2:魔王
事を成す時に、気合いややる気が満ち溢れていたとしても、いかんともし難い高い壁というものが存在することがある。
それは力量の差であったり、人の限界であったりする。
今回のクリーティアの場合、膨大な質量であった。
「こんな杖では、まるで効果が無いじゃないですか!」
瓦礫に隠れながら、痺れる右手を涙目で見つめていた。
不意を打って、高所から飛び降りざまに後頭部へ鉄杖の一撃を見舞ったのだが、身じろぎひとつせず、逆にこちらの手を傷める結果となった。

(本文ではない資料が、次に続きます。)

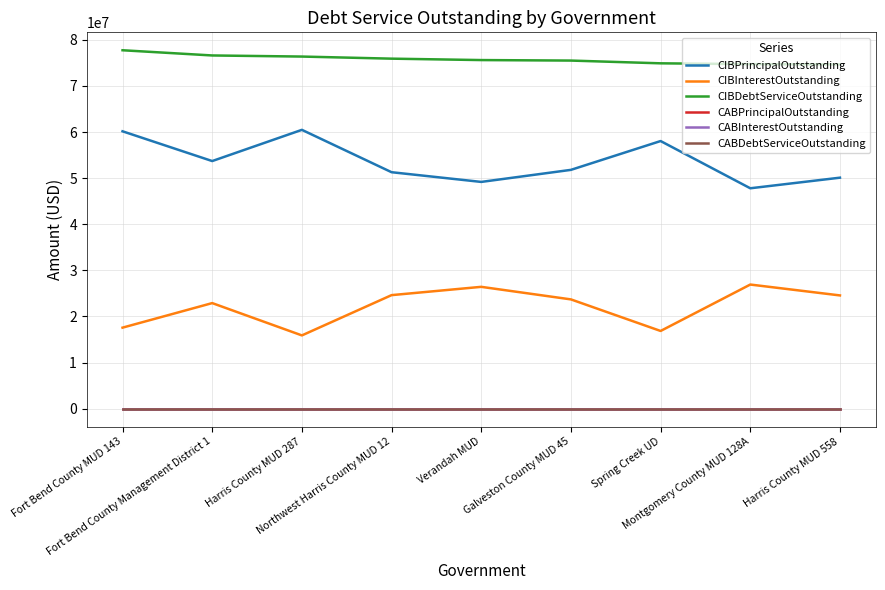

True or false: CABPrincipalOutstanding and CIBDebtServiceOutstanding intersect in this chart.

False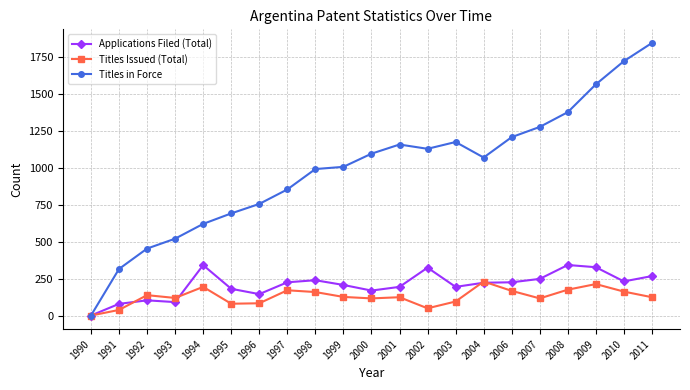

What are all the series names shown in the legend?

Applications Filed (Total), Titles Issued (Total), Titles in Force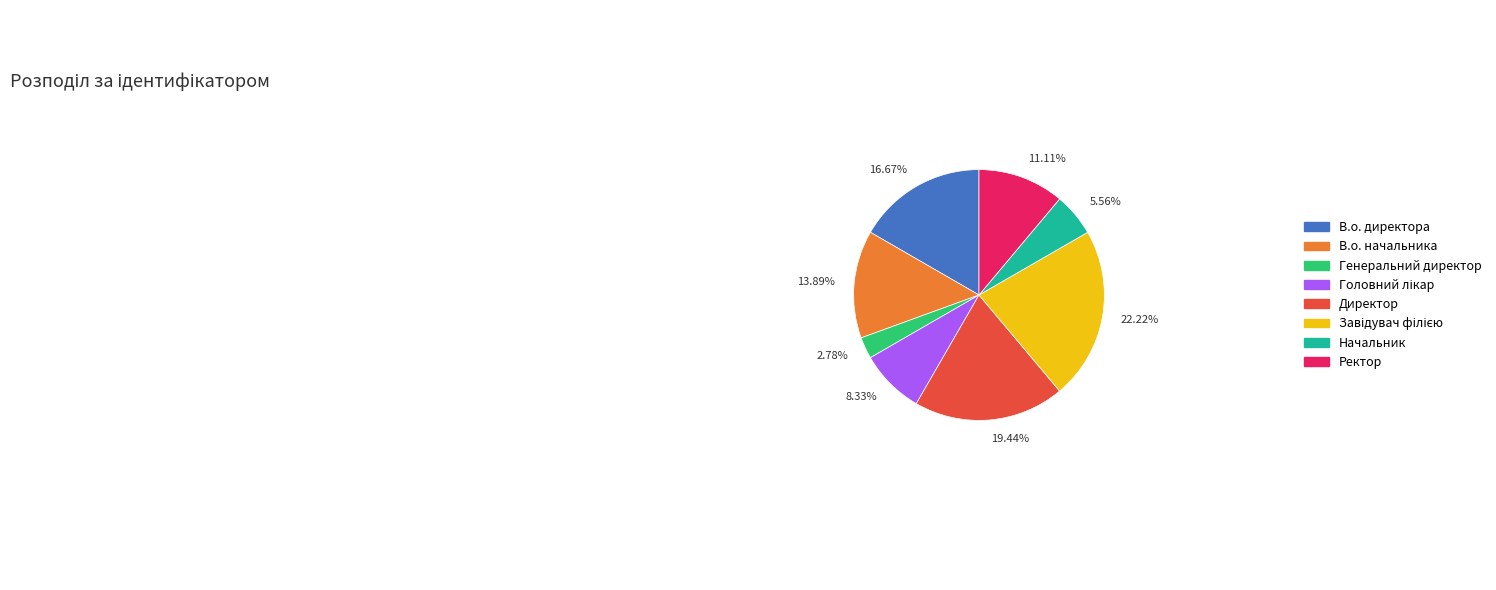

Which has a higher value, В.о. директора or Начальник?

В.о. директора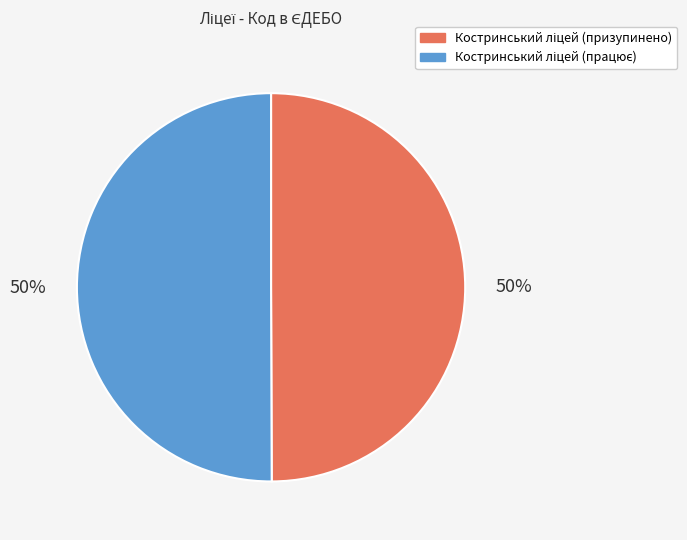

To the nearest percent, what is the average slice percentage?

50%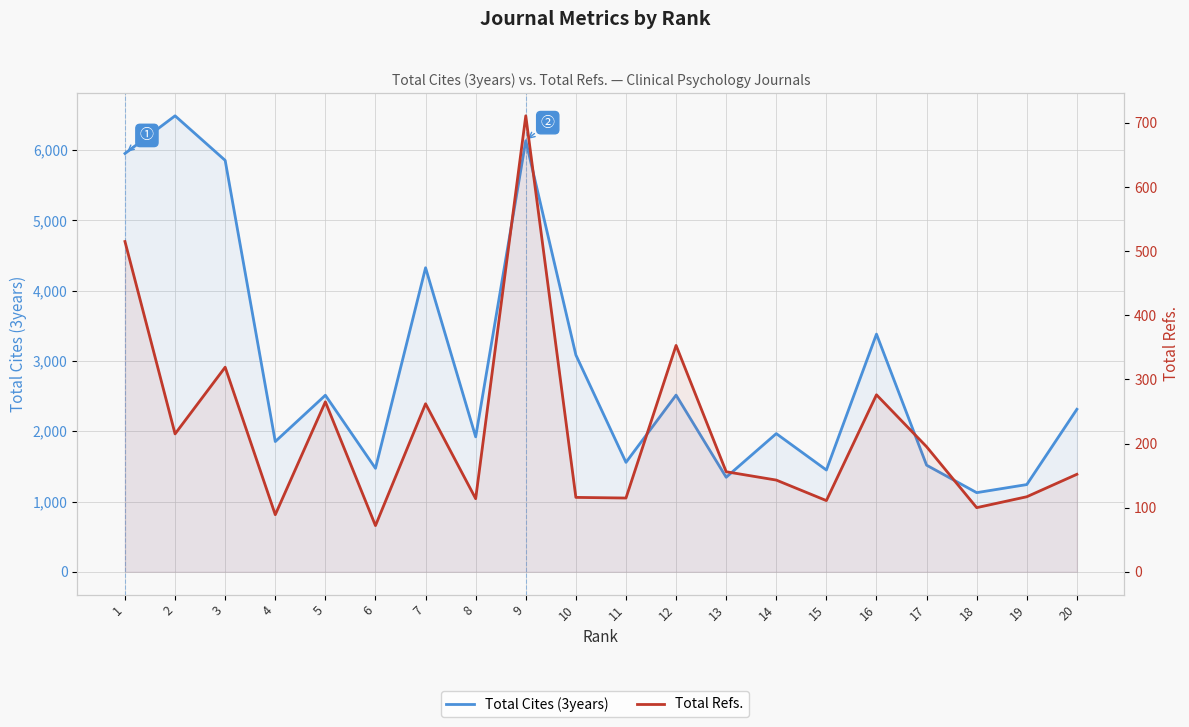

Reading right to left, transcribe all the data shown in this chart.

Total Cites (3years): 20=2312	19=1241	18=1126	17=1517	16=3382	15=1448	14=1966	13=1345	12=2514	11=1557	10=3085	9=6134	8=1920	7=4326	6=1472	5=2512	4=1853	3=5854	2=6488	1=5952
Total Refs.: 20=152	19=117	18=100	17=195	16=276	15=111	14=143	13=156	12=353	11=115	10=116	9=711	8=114	7=262	6=72	5=265	4=89	3=319	2=215	1=515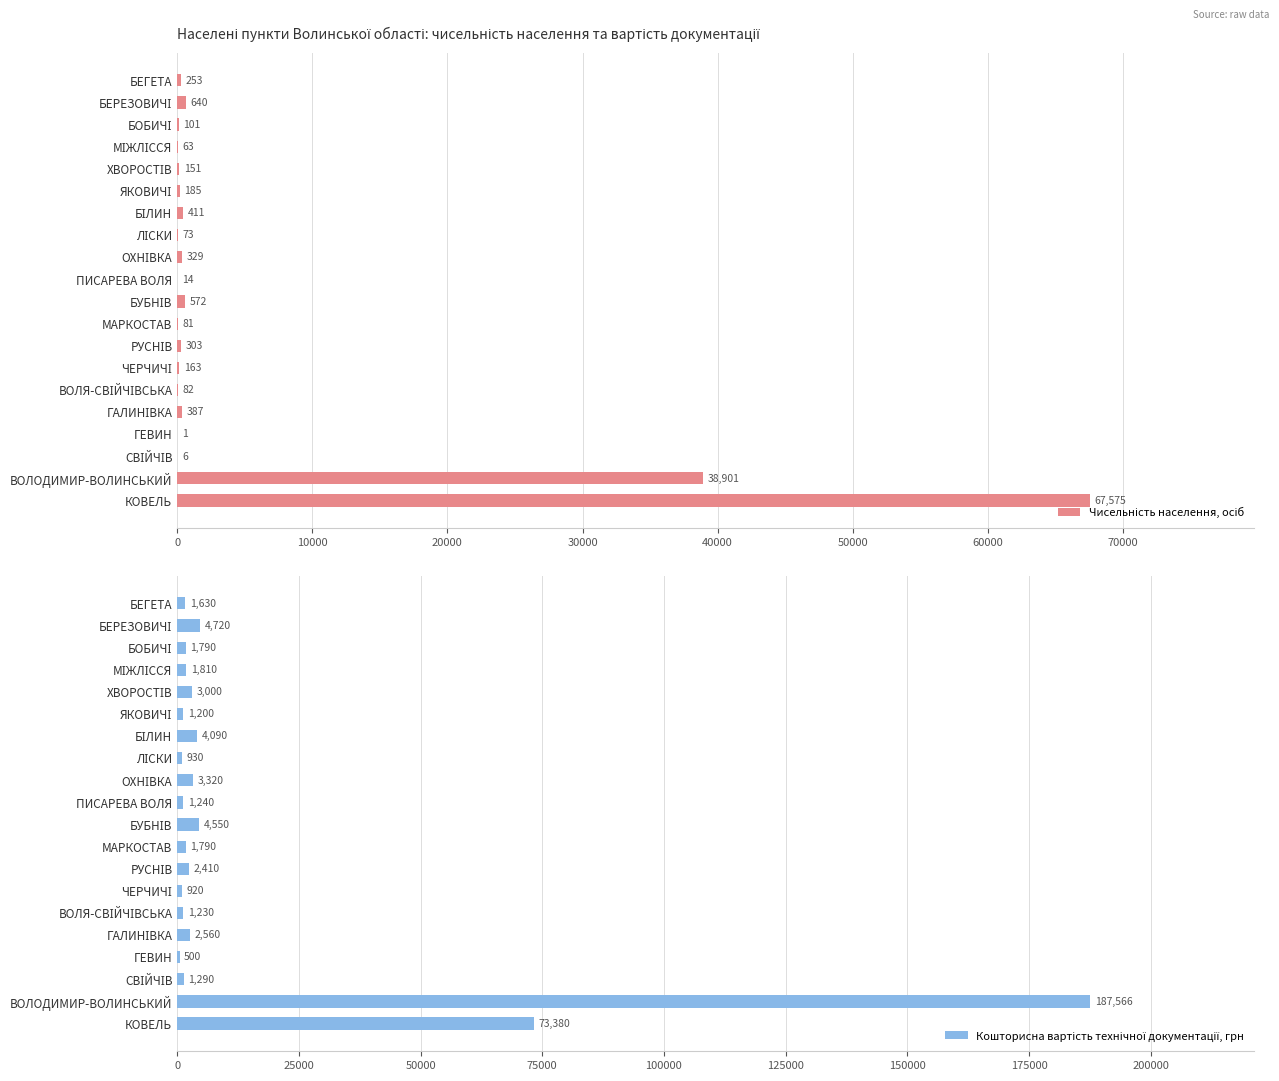

What is the difference between the Кошторисна вартість технічної документації, грн values at ВОЛОДИМИР-ВОЛИНСЬКИЙ and ЧЕРЧИЧІ?

186646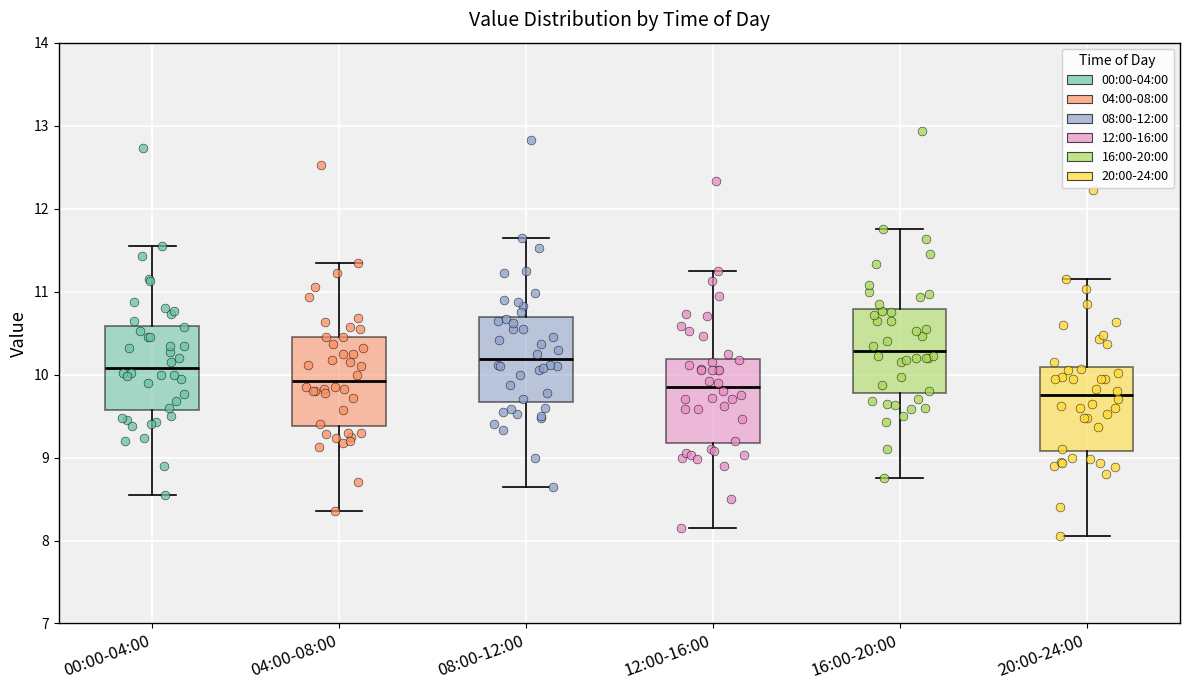

Which box's median line is the highest?

16:00-20:00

魔族は、すぐさま加害者の姿を探したようだが、クリーティアも素早く物陰に飛び込んだため、発見はされていないようだ。
「なんて元気なの……っく!?」
頭上から甲高い怒号が響き、破壊の音が続く。いくつかの悲鳴が重なった後に、崩れたレンガが、すぐ近くへ降り注いできた。
とっさに頭を庇うが、ばらばらと叩きつけられる破片は、小さいながら痛い。
「くぅ! 蛇頭だけが堅いと信じましょう! 人の形をした体であれば!」
意を決して瓦礫の蔭から石畳が敷かれた通りへと飛び出すと、間近に迫っていた、長い白色の体毛に覆われた向こう脛に、全力で一撃を叩きこむ。
骨に食い込む感触を確かに感じ、半呼吸遅れて人のものではない絶叫が奔った。
手首の返しでもう一撃を加えると、頭上に影がさす。見上げるまでもなく一気に飛びずさり、振り下ろされた拳の巻き上げる砂ぼこりに視界を奪われる。
「いけそうですか?」
自問だが、確信に近い。
笑みを作ると、ステップを刻んで攻勢を途切れさせまいとする。
魔族も、痛みに我を忘れてか、両手を振り回すばかりで、狙いは定まらない。
これならば、と、心持ちを軽くすると、
「……え?」
固い物に、足を取られた。
※
それが、砕かれた城壁の欠片だとわかる前に、体が踊り、石畳へと打ちつけられる。
驚きに目を開き、動けない。
そこに、無秩序に回される拳が振りかざされた。
あ、としか口が動かない、クリーティア。
握りこまれた影が大きくなっていき、
「っ!」
目をつむると、人の壊れる音が、鈍く重く、少女の耳へと届けられた。
最初、自分の体がバラバラになったのかとも思ったのだが、どうやらその気配はない。
おそるおそる目を開けると、明るい黒色のジャケットが、血に染まって切り裂かれながら、魔族の拳を遮っていた。
受け止めてはいるものの、自分の胴ほどもある塊が害意を込めてぶつけられたのだ。
「いってぇ……もう死にたい……」
「……そんな!」
自分のミスが、彼を死へと追いやったのかもしれないと思うと、悲鳴をあげずには済まなかった。
「ったく……だから、引っこんでろって言ったろ?」
「そんな……あなたこそ、その傷では……!」
「どうってこたないさ」
再びそんなと口からこぼしかけて、しかし、魔王を名乗った男の変化に飲み込んでしまう。
擦り傷が、打撲痕が、溢れる吐血が、みるみるうちに癒えていった。
「魔術……!」
神と神に認められた存在によって振われる『キセキ』とは違い、人による人のための、学問から生み出された、自然に介入するための技術である。
イルルンカシウム大陸において、魔術は珍しくない技術である。ありふれているというには希少価値は高いが、それでも、魔術を毛嫌いする教会で育ったクリーティアでさえ、何度か、扱うことのできる人間と接触したことがあるほどだ。
一人目は長い文言の末にロウソクへ火を灯し、二人目は延々と指印を結ぶことで皿を宙に浮かすことができた。後の数人は、記憶に残らないほどの些細な現象を起こすことで精一杯であった。
手品の延長程度の印象でしかなかったが、
「すごい……!」
しかし、精神集中のための指印や文言もなしに致命傷を癒すさまを見せつけられ、心中に強く刻まれていた役立たずという文字が、大きく書き換えられてしまった。
感嘆をもらすと、
「お褒めに預かり、感謝感謝。いいから、どっか隠れなさい」
半笑いを肩越しに見せ、魔族の手から身を離した。
「こっから派手になるからさ」
「……派手に?」
そ、と短く答えると、彼の手の平に火球が生み出され、
「魔王サマらしく、どっかんばっきんよ」
耳を劈きながら、炸裂を果たした。